DATA EXTRACTS:
* * * * *

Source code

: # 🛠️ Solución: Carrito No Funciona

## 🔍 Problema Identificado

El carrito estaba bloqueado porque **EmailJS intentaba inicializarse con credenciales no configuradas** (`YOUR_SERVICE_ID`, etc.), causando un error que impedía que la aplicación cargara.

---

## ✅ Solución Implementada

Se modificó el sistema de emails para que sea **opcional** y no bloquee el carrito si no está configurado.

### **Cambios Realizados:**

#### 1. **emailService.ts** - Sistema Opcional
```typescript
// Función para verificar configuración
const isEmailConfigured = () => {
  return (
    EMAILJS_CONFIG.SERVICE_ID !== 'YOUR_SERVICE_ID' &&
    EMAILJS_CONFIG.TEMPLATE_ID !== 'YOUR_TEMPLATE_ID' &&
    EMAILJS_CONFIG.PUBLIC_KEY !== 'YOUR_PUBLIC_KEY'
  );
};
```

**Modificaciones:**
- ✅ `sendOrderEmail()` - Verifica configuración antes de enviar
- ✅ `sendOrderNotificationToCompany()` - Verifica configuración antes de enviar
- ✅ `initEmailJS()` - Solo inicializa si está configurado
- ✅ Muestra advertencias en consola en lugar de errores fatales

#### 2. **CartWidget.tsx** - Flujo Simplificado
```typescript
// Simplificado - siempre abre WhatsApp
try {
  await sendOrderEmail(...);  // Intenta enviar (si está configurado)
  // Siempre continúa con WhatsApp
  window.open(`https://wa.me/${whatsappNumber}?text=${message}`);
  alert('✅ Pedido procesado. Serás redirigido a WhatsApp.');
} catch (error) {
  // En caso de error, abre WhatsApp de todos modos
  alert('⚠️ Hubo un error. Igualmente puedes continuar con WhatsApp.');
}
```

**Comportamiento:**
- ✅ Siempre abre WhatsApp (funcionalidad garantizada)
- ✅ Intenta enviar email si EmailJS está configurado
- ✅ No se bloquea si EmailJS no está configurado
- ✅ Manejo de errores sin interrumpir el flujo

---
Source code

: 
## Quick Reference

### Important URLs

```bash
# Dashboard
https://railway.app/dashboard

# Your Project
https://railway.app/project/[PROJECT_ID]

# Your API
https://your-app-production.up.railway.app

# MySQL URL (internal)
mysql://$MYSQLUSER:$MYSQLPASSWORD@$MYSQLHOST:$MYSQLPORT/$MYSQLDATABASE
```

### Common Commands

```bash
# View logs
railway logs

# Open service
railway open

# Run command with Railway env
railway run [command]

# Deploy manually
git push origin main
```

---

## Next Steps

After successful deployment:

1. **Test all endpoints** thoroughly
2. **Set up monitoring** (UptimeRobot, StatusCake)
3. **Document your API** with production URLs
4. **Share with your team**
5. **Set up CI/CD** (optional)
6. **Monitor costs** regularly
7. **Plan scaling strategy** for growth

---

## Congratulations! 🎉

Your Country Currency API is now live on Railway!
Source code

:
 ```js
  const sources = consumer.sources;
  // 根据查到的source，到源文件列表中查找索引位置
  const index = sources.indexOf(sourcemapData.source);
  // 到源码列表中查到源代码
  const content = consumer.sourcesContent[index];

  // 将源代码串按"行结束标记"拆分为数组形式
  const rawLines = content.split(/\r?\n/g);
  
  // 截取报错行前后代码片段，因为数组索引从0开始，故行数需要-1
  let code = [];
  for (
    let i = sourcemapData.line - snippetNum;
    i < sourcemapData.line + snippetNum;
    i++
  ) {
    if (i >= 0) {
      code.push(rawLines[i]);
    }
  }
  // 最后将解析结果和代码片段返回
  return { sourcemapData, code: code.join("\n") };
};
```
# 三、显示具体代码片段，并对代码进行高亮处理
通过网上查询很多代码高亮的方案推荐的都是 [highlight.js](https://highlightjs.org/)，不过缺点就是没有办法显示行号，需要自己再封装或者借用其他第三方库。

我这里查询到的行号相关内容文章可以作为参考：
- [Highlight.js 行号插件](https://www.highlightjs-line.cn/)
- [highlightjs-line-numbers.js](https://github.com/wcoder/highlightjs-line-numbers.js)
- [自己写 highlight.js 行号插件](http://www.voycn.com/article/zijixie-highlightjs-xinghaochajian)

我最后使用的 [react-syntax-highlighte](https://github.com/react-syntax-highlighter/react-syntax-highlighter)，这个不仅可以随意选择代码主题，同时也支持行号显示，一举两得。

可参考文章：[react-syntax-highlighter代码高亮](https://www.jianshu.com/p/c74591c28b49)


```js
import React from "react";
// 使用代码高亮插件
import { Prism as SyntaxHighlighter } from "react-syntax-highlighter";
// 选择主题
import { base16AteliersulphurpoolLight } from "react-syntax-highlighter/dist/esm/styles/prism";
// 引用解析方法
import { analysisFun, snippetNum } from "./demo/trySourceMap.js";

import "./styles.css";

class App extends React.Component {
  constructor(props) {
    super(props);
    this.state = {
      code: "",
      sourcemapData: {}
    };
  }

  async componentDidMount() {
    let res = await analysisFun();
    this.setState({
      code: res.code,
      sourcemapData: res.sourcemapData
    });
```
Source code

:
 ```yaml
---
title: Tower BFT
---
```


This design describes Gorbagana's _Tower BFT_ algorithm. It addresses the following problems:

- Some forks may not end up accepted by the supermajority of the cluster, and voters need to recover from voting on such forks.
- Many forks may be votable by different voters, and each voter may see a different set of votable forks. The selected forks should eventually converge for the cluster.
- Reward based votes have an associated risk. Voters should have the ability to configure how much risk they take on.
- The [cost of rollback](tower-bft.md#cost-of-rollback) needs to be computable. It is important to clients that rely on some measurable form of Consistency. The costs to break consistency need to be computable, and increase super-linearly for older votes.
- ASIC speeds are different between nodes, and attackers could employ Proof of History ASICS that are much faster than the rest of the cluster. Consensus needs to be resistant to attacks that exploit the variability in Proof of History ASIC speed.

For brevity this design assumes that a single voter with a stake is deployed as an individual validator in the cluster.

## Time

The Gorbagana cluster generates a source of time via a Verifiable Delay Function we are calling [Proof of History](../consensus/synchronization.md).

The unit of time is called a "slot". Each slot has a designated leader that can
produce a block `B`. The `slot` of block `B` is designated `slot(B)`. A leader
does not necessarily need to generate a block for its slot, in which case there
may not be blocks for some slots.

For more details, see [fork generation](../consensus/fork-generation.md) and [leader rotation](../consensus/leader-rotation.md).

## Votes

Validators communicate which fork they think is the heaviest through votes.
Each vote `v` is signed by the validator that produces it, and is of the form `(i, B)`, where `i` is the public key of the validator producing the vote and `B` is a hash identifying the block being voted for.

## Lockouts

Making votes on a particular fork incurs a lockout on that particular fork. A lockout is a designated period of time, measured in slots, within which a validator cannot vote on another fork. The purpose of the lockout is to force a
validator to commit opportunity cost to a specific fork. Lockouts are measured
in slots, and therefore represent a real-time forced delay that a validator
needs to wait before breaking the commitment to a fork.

* * * * *

EXERCISE GOAL:
Extract the lines of the preceding material that run from the line with "- ✅ Muestra" through the line with "- ✅ Intenta", inclusive, reproducing them exactly and adding nothing.

ANSWER AREA:
- ✅ Muestra advertencias en consola en lugar de errores fatales

#### 2. **CartWidget.tsx** - Flujo Simplificado
```typescript
// Simplificado - siempre abre WhatsApp
try {
  await sendOrderEmail(...);  // Intenta enviar (si está configurado)
  // Siempre continúa con WhatsApp
  window.open(`https://wa.me/${whatsappNumber}?text=${message}`);
  alert('✅ Pedido procesado. Serás redirigido a WhatsApp.');
} catch (error) {
  // En caso de error, abre WhatsApp de todos modos
  alert('⚠️ Hubo un error. Igualmente puedes continuar con WhatsApp.');
}
```

**Comportamiento:**
- ✅ Siempre abre WhatsApp (funcionalidad garantizada)
- ✅ Intenta enviar email si EmailJS está configurado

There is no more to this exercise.